N’utilisez donc pas le traitement d’un proche et ne reprenez pas de votre propre initiative un ancien traitement. Si vous prenez déjà un anxiolytique ou un somnifère, ne l’arrêtez pas brutalement sans avis médical : demandez conseil à votre pharmacien.
Pour en savoir plus : santementale.fr
Et en cas d’idées suicidaires ?
Des pensées suicidaires, même ponctuelles, doivent toujours être prises au sérieux. Il ne faut ni les minimiser ni rester seul avec elles. Le 3114, numéro national de prévention du suicide, est accessible gratuitement partout en France, 24 heures sur 24 et 7 jours sur 7. Il peut être appelé par une personne en souffrance mais également par un proche inquiet. En cas de danger immédiat, contactez les services d’urgence.

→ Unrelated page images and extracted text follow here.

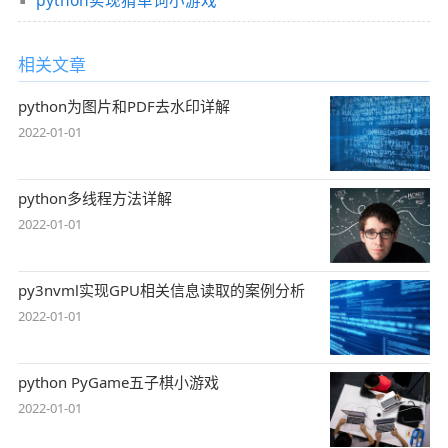
相关文章
python为图片和PDF去水印详解
2022-01-01
python多线程方法详解
2022-01-01
py3nvml实现GPU相关信息读取的案例分析
2022-01-01
python PyGame五子棋小游戏
2022-01-01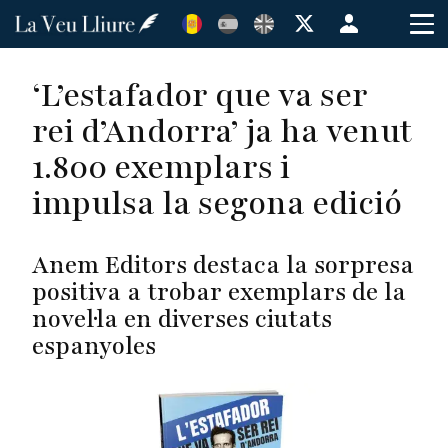
Vés
Menú
al
de
contingut
cuenta
‘L’estafador que va ser
de
rei d’Andorra’ ja ha venut
usuario
1.800 exemplars i
impulsa la segona edició
Anem Editors destaca la sorpresa
positiva a trobar exemplars de la
novel·la en diverses ciutats
espanyoles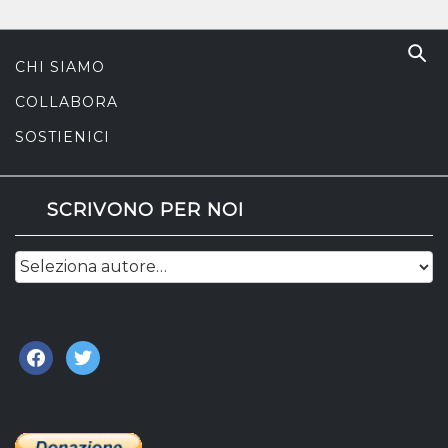
CHI SIAMO
COLLABORA
SOSTIENICI
SCRIVONO PER NOI
facebook
twitter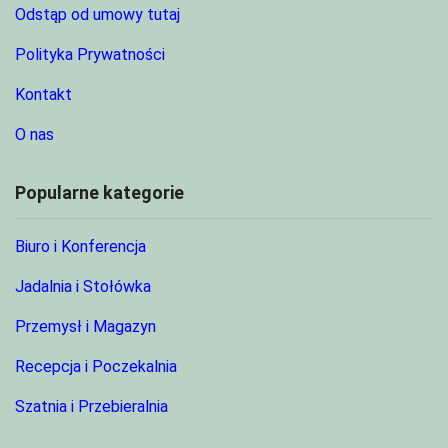
Odstąp od umowy tutaj
Polityka Prywatności
Kontakt
O nas
Popularne kategorie
Biuro i Konferencja
Jadalnia i Stołówka
Przemysł i Magazyn
Recepcja i Poczekalnia
Szatnia i Przebieralnia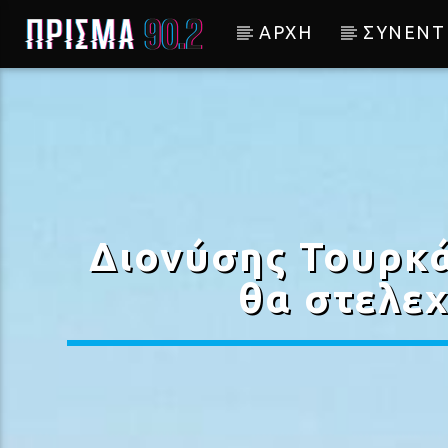
ΑΡΧΗ
ΣΥΝΕΝΤ
Current track
ΜΗΝ ΚΛΑΙΣ
ΦΩΤΕΙΝΗ ΒΕΛΕΣΙΩΤΟΥ
Διονύσης Τουρκά
θα στελεχ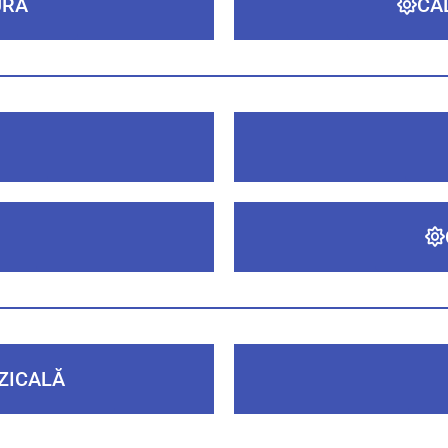
URĂ
CA
ZICALĂ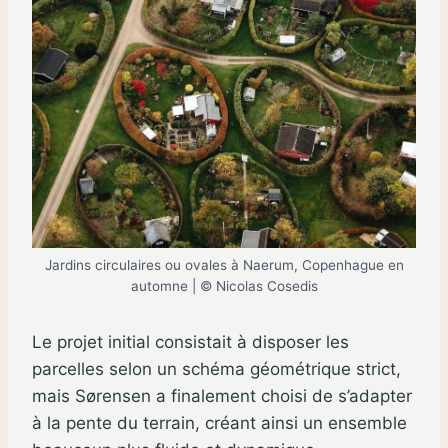
Jardins circulaires ou ovales à Naerum, Copenhague en
automne | © Nicolas Cosedis
Le projet initial consistait à disposer les
parcelles selon un schéma géométrique strict,
mais Sørensen a finalement choisi de s’adapter
à la pente du terrain, créant ainsi un ensemble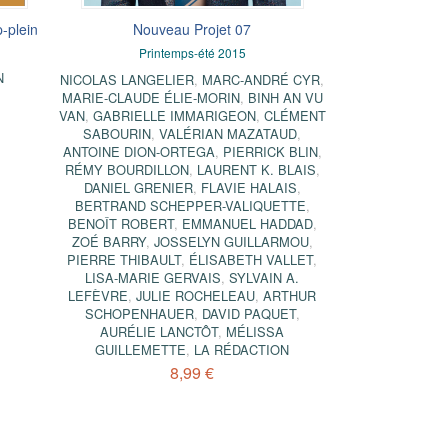
p-plein
Nouveau Projet 07
Printemps-été 2015
N
NICOLAS LANGELIER
,
MARC-ANDRÉ CYR
,
MARIE-CLAUDE ÉLIE-MORIN
,
BINH AN VU
VAN
,
GABRIELLE IMMARIGEON
,
CLÉMENT
SABOURIN
,
VALÉRIAN MAZATAUD
,
ANTOINE DION-ORTEGA
,
PIERRICK BLIN
,
RÉMY BOURDILLON
,
LAURENT K. BLAIS
,
DANIEL GRENIER
,
FLAVIE HALAIS
,
BERTRAND SCHEPPER-VALIQUETTE
,
BENOÎT ROBERT
,
EMMANUEL HADDAD
,
ZOÉ BARRY
,
JOSSELYN GUILLARMOU
,
PIERRE THIBAULT
,
ÉLISABETH VALLET
,
LISA-MARIE GERVAIS
,
SYLVAIN A.
LEFÈVRE
,
JULIE ROCHELEAU
,
ARTHUR
SCHOPENHAUER
,
DAVID PAQUET
,
AURÉLIE LANCTÔT
,
MÉLISSA
GUILLEMETTE
,
LA RÉDACTION
8,99 €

Prendre soin de sa santé mentale ne signifie pas attendre d’être au plus mal pour réagir. Mettre des mots sur ce que l’on ressent, en parler à un proche ou pousser la porte d’une pharmacie, d’un cabinet médical ou d’un psychologue peut déjà permettre de sortir de l’isolement et de trouver l’aide adaptée.
Pour en savoir plus :
Chiffre clé :
Près d’un adulte sur six âgé de 18 à 79 ans a vécu un épisode dépressif caractérisé au cours des 12 derniers mois en 2024. (18,2 % des femmes sont concernées contre 12,8 % des hommes)
Source : Baromètre de Santé publique France 2024.
Votre pharmacien peut être une première porte d’entrée
Il n’y a pas besoin de savoir exactement ce dont vous souffrez avant de pousser la porte d’un professionnel. Le pharmacien constitue un premier interlocuteur de proximité, notamment lorsqu’une personne vient régulièrement chercher un traitement ou évoque spontanément fatigue, insomnie, anxiété ou mal-être.
Son rôle n’est pas de poser un diagnostic à la place du médecin ou du psychiatre. En revanche, il écoute, repère certains signes de souffrance, informe et oriente vers le professionnel ou le dispositif approprié. Les pharmacies disposent par ailleurs d’un espace permettant une conversation à l’abri des tiers : vous pouvez donc demander à parler au pharmacien plus discrètement.
Selon la situation, un psychologue ou un psychiatre peut également intervenir. Pour des troubles anxieux ou dépressifs légers à modérés, le dispositif Mon soutien psy permet aux personnes angoissées, déprimées ou ressentant un mal-être de bénéficier de séances d’accompagnement psychologique prises en charge à 100 % par l’Assurance Maladie et les mutuelles. Le dispositif ne nécessite pas une prescription médicale, il suffit de consulter l’annuaire dédié sur ameli.fr pour prendre un rendez-vous.